- ABOUT THIS EXERCISE
Could you transcribe each record below exactly as written, setting the pictures aside?

- WORKING DATA

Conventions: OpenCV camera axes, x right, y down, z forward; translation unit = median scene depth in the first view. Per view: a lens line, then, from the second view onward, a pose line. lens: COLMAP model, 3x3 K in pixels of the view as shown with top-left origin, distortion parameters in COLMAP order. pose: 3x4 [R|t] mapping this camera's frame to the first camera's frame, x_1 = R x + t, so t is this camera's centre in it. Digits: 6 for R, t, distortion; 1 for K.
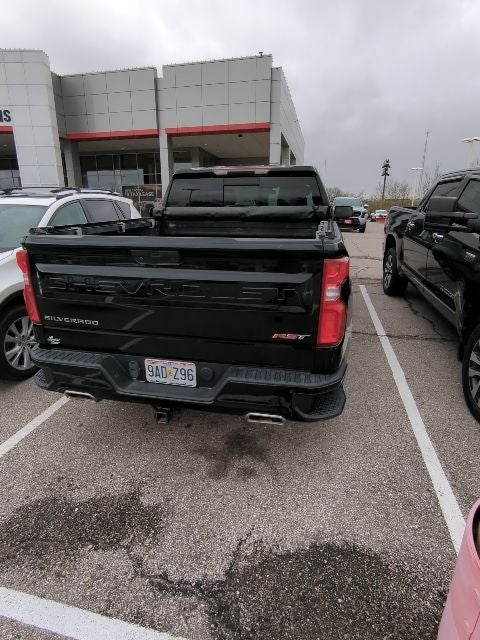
lens RADIAL K [[363.2, 0, 235.2], [0, 363.2, 322.0], [0, 0, 1]] dist [0.000390, 0.002078]
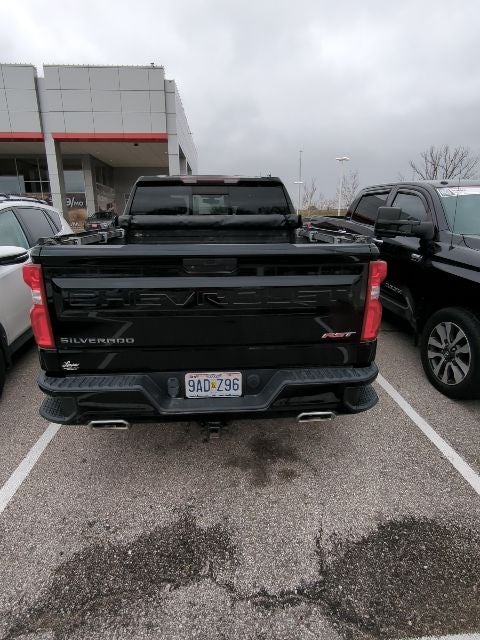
lens RADIAL K [[363.2, 0, 236.5], [0, 363.2, 322.4], [0, 0, 1]] dist [0.000808, -0.000253]
pose [[0.956984, -0.080834, 0.278653, -0.243249], [0.087970, 0.996036, -0.013179, -0.004920], [-0.276483, 0.037125, 0.960302, 0.034515]]
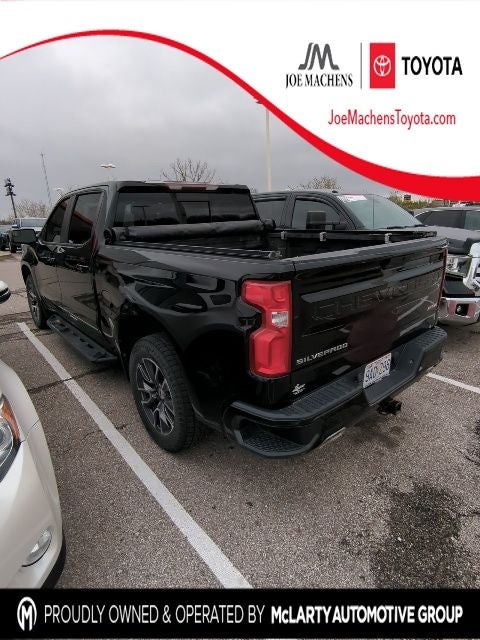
lens RADIAL K [[363.2, 0, 236.5], [0, 363.2, 322.4], [0, 0, 1]] dist [0.000808, -0.000253]
pose [[0.593088, -0.242726, 0.767679, -0.792088], [0.280172, 0.956103, 0.085849, -0.133501], [-0.754818, 0.164166, 0.635059, 0.394200]]
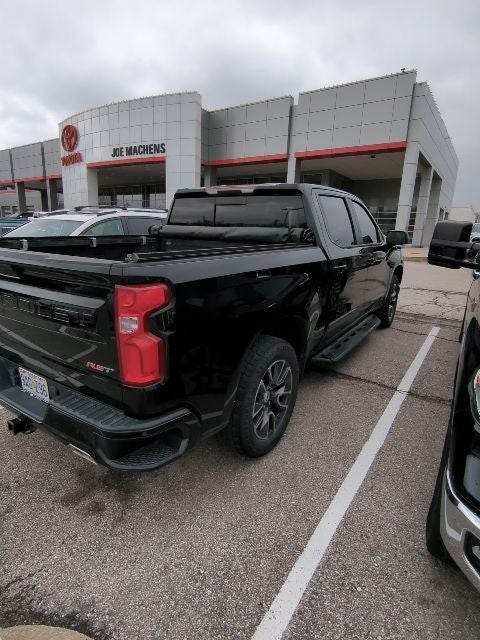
lens RADIAL K [[364.0, 0, 235.4], [0, 364.0, 320.4], [0, 0, 1]] dist [-0.002594, 0.002963]
pose [[0.927979, 0.118809, -0.353184, 0.436104], [-0.139580, 0.989633, -0.033835, -0.051667], [0.345503, 0.080696, 0.934942, 0.153441]]
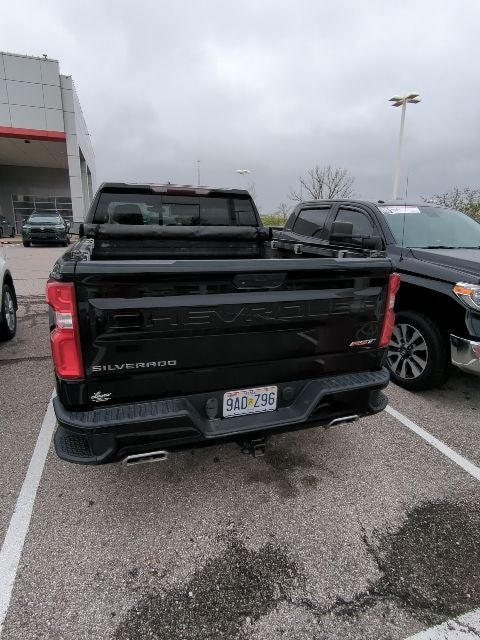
lens RADIAL K [[363.2, 0, 236.5], [0, 363.2, 322.4], [0, 0, 1]] dist [0.000808, -0.000253]
pose [[0.844662, -0.118185, 0.522090, -0.439373], [0.140082, 0.990137, -0.002494, -0.043117], [-0.516645, 0.075241, 0.852887, 0.129306]]
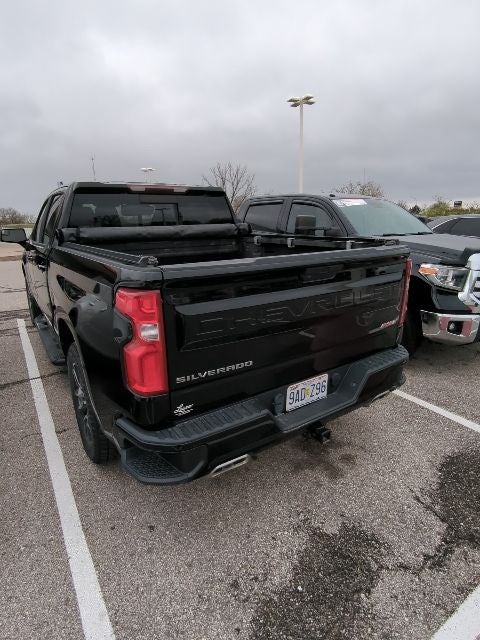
lens RADIAL K [[363.2, 0, 236.5], [0, 363.2, 322.4], [0, 0, 1]] dist [0.000808, -0.000253]
pose [[0.679969, -0.205503, 0.703854, -0.616459], [0.242243, 0.968983, 0.048890, -0.086565], [-0.692070, 0.137259, 0.708660, 0.272163]]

- WRITTEN RESPONSE
Conventions: OpenCV camera axes, x right, y down, z forward; translation unit = median scene depth in the first view. Per view: a lens line, then, from the second view onward, a pose line. lens: COLMAP model, 3x3 K in pixels of the view as shown with top-left origin, distortion parameters in COLMAP order. pose: 3x4 [R|t] mapping this camera's frame to the first camera's frame, x_1 = R x + t, so t is this camera's centre in it. Digits: 6 for R, t, distortion; 1 for K.
lens RADIAL K [[363.2, 0, 235.2], [0, 363.2, 322.0], [0, 0, 1]] dist [0.000390, 0.002078]
lens RADIAL K [[363.2, 0, 236.5], [0, 363.2, 322.4], [0, 0, 1]] dist [0.000808, -0.000253]
pose [[0.956984, -0.080834, 0.278653, -0.243249], [0.087970, 0.996036, -0.013179, -0.004920], [-0.276483, 0.037125, 0.960302, 0.034515]]
lens RADIAL K [[363.2, 0, 236.5], [0, 363.2, 322.4], [0, 0, 1]] dist [0.000808, -0.000253]
pose [[0.593088, -0.242726, 0.767679, -0.792088], [0.280172, 0.956103, 0.085849, -0.133501], [-0.754818, 0.164166, 0.635059, 0.394200]]
lens RADIAL K [[364.0, 0, 235.4], [0, 364.0, 320.4], [0, 0, 1]] dist [-0.002594, 0.002963]
pose [[0.927979, 0.118809, -0.353184, 0.436104], [-0.139580, 0.989633, -0.033835, -0.051667], [0.345503, 0.080696, 0.934942, 0.153441]]
lens RADIAL K [[363.2, 0, 236.5], [0, 363.2, 322.4], [0, 0, 1]] dist [0.000808, -0.000253]
pose [[0.844662, -0.118185, 0.522090, -0.439373], [0.140082, 0.990137, -0.002494, -0.043117], [-0.516645, 0.075241, 0.852887, 0.129306]]
lens RADIAL K [[363.2, 0, 236.5], [0, 363.2, 322.4], [0, 0, 1]] dist [0.000808, -0.000253]
pose [[0.679969, -0.205503, 0.703854, -0.616459], [0.242243, 0.968983, 0.048890, -0.086565], [-0.692070, 0.137259, 0.708660, 0.272163]]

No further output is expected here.